10 Ways to Grow As A Musician
Dustin Yonts and Tomas Cera
- Dare to be silly.
Legendary music doesn't generally come from established systems. One of the best ways to allow yourself the opportunity to create truly unique music is to play your instrument somewhat recklessly. Find a riff or theme that makes your imagination inclined to delve deeper. No matter what, you must believe in your own crazy methods in order to develop your own unique sound.
- Effectively negotiate with yourself.
If you talk to yourself in a negative way, you will feel more inclined to procrastinate or surrender to failure completely. Bargain with yourself in order to consciously choose the path of success whenever possible, despite the sacrifices that may be necessary along the way.
- Embrace the Journey.
Don’t become too fixated on arriving at a destination while missing out on the beautiful process that happens along the way. In order to become good at anything, you must discover opportunities to take delight in the hard work that must be done. Develop systems that will enable you to have the most fun while pushing yourself to grow.
- Know when to follow rules and when to break them.
Learn everything that you can about music theory. Practice songs that other people have written. After you're familiar with some common techniques used by popular musicians, try making some similar sounds with a twist. Maintain just enough of the status-quo to avoid giving your listeners the impression that you're trying too hard. Go out of your way to discover unexpected sounds and patterns that could give your songs the unique flavor they need in order to attract attention.
- Practice for 30 minutes a day.
If you want to give yourself the best opportunity to be successful as an artist, you must draw the line somewhere. You must create rules for yourself that will enable you to become the best version of yourself. It doesn't really matter how you practice, so long as you actually do it regularly. Enjoy the process of growth and take delight in small victories along the way.
- Produce a demo CD with 3-5 of your songs.
Just do it. It's better to have 3 or 4 mediocre fully completed songs than to have a trove of songs that are 30-40% complete. You will learn your craft as you go, but fully finishing a song is better than continuously making new music ideas and never capitalizing on them. You and your music will grow through experience.

→ **The task**
Answer these questions using the article on growing as a musician.
1. How long does the article say to practice each day?
2. How many songs should a demo CD contain, according to the article?
3. What does the article say negative self-talk makes you more inclined to do?
The data after this point has no connection to the article on growing as a musician.

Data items

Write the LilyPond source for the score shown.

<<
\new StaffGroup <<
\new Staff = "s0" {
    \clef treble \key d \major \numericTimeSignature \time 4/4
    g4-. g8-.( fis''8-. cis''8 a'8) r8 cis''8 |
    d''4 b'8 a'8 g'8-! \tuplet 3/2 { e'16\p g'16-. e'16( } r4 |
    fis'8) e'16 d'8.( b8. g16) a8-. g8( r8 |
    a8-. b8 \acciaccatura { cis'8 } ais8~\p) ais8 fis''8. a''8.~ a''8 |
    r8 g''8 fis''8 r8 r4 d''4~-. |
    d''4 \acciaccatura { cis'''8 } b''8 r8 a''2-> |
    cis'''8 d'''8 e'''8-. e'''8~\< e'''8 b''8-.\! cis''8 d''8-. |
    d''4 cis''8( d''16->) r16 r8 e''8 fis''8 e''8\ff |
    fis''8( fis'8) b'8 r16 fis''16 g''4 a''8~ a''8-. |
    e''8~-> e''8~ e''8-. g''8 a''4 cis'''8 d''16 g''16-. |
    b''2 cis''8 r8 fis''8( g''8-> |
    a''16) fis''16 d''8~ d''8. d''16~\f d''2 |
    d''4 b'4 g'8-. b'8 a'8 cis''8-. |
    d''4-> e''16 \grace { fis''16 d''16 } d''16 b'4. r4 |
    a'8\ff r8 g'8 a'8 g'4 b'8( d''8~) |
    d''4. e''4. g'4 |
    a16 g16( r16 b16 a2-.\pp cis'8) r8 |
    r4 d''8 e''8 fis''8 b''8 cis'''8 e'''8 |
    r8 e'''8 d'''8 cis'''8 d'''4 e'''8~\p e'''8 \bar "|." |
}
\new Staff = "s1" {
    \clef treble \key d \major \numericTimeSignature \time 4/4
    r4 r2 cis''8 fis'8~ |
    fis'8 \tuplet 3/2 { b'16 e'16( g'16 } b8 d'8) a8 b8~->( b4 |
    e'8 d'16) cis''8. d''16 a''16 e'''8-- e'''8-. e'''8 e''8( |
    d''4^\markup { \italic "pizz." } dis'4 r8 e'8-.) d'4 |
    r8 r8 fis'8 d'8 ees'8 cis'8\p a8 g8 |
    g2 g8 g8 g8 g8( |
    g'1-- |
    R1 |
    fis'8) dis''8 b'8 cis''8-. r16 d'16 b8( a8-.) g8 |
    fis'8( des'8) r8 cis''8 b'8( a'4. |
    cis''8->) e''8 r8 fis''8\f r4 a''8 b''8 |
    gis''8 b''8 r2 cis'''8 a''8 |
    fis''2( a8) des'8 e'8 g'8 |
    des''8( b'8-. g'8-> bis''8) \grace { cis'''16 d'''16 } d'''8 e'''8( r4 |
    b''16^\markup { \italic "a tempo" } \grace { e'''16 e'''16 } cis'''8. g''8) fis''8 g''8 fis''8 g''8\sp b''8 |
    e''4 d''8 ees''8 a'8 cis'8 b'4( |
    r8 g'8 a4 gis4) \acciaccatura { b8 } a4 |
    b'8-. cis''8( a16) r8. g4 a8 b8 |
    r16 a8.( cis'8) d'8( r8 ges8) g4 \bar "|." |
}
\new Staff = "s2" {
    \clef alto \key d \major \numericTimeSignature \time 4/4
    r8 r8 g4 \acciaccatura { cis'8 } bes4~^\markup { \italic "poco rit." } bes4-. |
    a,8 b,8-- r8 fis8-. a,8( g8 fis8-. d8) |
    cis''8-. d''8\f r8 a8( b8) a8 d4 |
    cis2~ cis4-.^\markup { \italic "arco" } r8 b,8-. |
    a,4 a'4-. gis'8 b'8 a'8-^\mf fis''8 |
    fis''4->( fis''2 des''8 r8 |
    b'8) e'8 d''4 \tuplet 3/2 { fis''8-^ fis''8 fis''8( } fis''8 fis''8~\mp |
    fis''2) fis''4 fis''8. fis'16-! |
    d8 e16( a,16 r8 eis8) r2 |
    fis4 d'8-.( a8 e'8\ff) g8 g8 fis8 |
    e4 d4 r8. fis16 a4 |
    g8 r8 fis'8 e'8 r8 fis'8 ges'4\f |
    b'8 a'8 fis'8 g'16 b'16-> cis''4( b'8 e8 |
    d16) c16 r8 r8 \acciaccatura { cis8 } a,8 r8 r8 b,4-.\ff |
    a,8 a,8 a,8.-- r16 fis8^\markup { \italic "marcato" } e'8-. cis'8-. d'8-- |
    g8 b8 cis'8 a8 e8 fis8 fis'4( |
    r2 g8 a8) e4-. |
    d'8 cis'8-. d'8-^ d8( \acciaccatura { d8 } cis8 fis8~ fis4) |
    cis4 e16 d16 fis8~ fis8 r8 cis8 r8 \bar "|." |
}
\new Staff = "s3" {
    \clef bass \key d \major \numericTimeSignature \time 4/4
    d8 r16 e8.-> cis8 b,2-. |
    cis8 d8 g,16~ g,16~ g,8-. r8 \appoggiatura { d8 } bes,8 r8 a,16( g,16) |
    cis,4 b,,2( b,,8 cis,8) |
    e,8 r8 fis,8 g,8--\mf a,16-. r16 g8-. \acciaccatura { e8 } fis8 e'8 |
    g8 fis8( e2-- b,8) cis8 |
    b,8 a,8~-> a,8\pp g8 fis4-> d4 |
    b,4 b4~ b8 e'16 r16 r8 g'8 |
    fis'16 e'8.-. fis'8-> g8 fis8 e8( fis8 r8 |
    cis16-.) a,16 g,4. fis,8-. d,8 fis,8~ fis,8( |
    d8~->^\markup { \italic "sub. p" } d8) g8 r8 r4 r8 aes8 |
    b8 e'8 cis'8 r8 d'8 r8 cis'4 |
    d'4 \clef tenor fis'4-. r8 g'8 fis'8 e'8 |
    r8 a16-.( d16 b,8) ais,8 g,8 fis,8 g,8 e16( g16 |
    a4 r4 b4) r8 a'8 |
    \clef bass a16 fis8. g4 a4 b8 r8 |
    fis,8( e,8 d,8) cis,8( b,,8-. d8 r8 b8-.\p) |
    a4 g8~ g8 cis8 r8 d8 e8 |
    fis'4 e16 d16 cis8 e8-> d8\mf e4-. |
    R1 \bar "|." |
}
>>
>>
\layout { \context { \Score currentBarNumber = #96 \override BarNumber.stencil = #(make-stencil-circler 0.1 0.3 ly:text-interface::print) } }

→ **Problem solution**
1. 30 minutes a day.
2. 3-5 songs.
3. Procrastinate or surrender to failure completely.